The first reading from Joel puts today into context. Joel calls for an assembly. He decrees a fast in the setting of a liturgy. Blow the trumpets. Gather the people. Everyone is invited from the youngest to the eldest. The same is true of the Eucharistic banquet. The young and the very old are invited along with all those in between, if they choose to accept the invitation, if they are appropriately disposed.
Thus we gather in assembly to listen to the word of God. We gather to receive the ashes that simultaneously remind us of our mortality and call us to undergo a change of heart so as to live more closely in accord with the Gospel. We come together to receive the Body and Blood of Christ whose passion death and resurrection we will recall and celebrate at the end of these forty days.

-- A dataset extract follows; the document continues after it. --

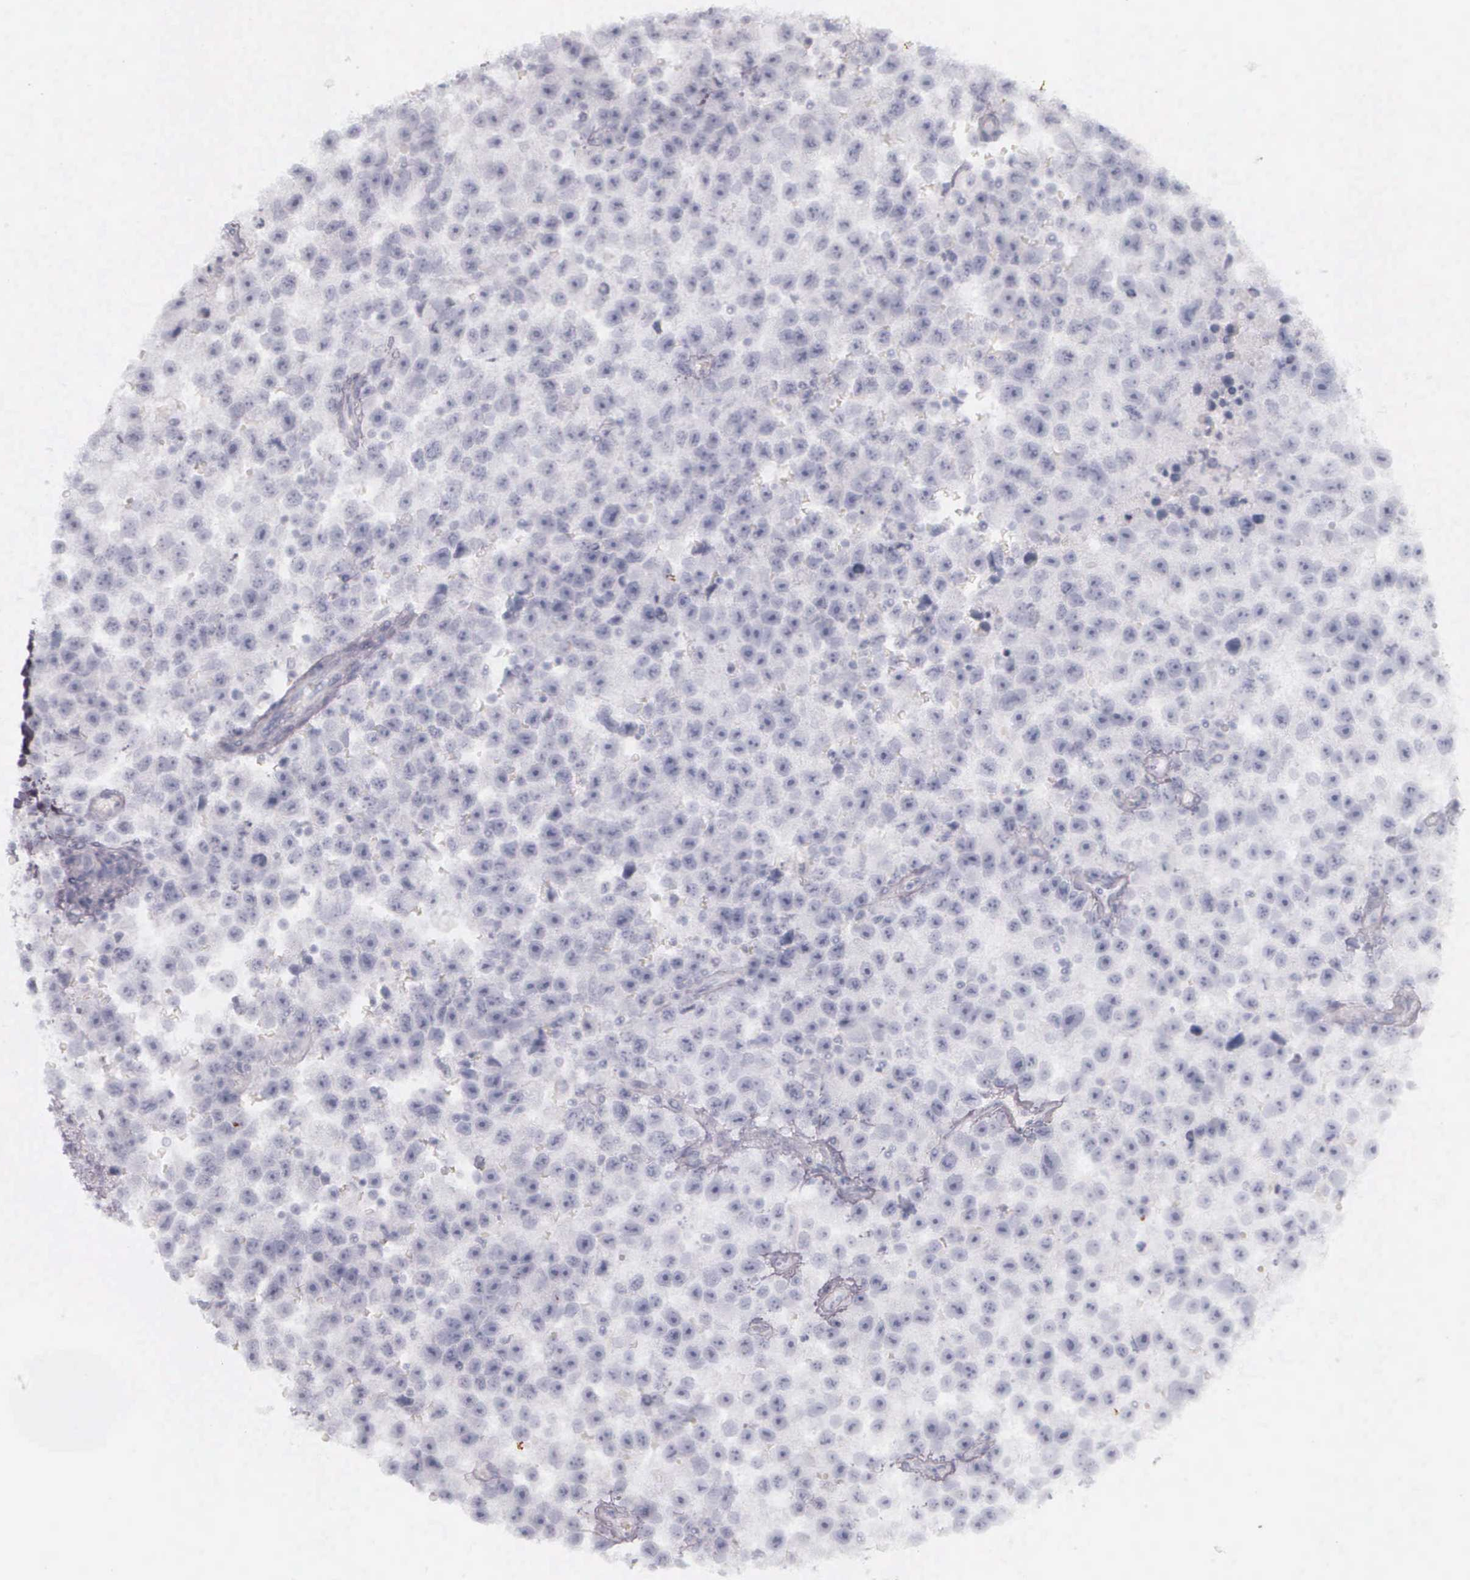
{"staining": {"intensity": "negative", "quantity": "none", "location": "none"}, "tissue": "testis cancer", "cell_type": "Tumor cells", "image_type": "cancer", "snomed": [{"axis": "morphology", "description": "Seminoma, NOS"}, {"axis": "topography", "description": "Testis"}], "caption": "Immunohistochemistry (IHC) of human testis seminoma shows no staining in tumor cells.", "gene": "KRT14", "patient": {"sex": "male", "age": 33}}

Lent is not just a season of “give ups,” of abstaining from the usual suspects: smoking, chocolate, desert, meat, beer, and so on. It is a time of taking on: taking on time to meditate on the Gospel, taking on time for spiritual reading, making additional time for prayer or adoration. It is a time to heed the advice of St. Jane de Chantal, foundress of the Order of the Visitation of Holy Mary, “We cannot always offer God great things but at each instant we can offer little things with great love.” Offering those little things with great love may be a more difficult mortification than giving up desert and beer for the next forty days, if not for life.
The second reading in today’s Office of Readings is a letter from St. Clement, pope, to the Corinthians. It lays out a road map for Lent. “We should be humble in mind, putting aside all arrogance, pride and foolish anger. . . . Recall especially what the Lord Jesus said when he taught gentleness and forbearance. Be merciful, so that you may have mercy shown to you. Forgive, so that you may be forgiven. As you treat others, so you will be treated . . .” Lent is a time to challenge ourselves to be more fully what we want to be but may not know how to become. If that process of becoming involves quitting smoking, so be it. If it involves spending extra time in prayer or contemplation, so be it. Ideally we will move through lent in a combination of penance and prayer, contrition and contemplation.
There are two formulae for the imposition of ashes. The first reminds us of our common mortality: “Remember, thou art dust and to dust thou shalt return.”
The second is advice for living: “Turn away from sin and be faithful to the Gospels.”
At the beginning of this holy season of Lent, we are called to meditate on the first and to live according to the second.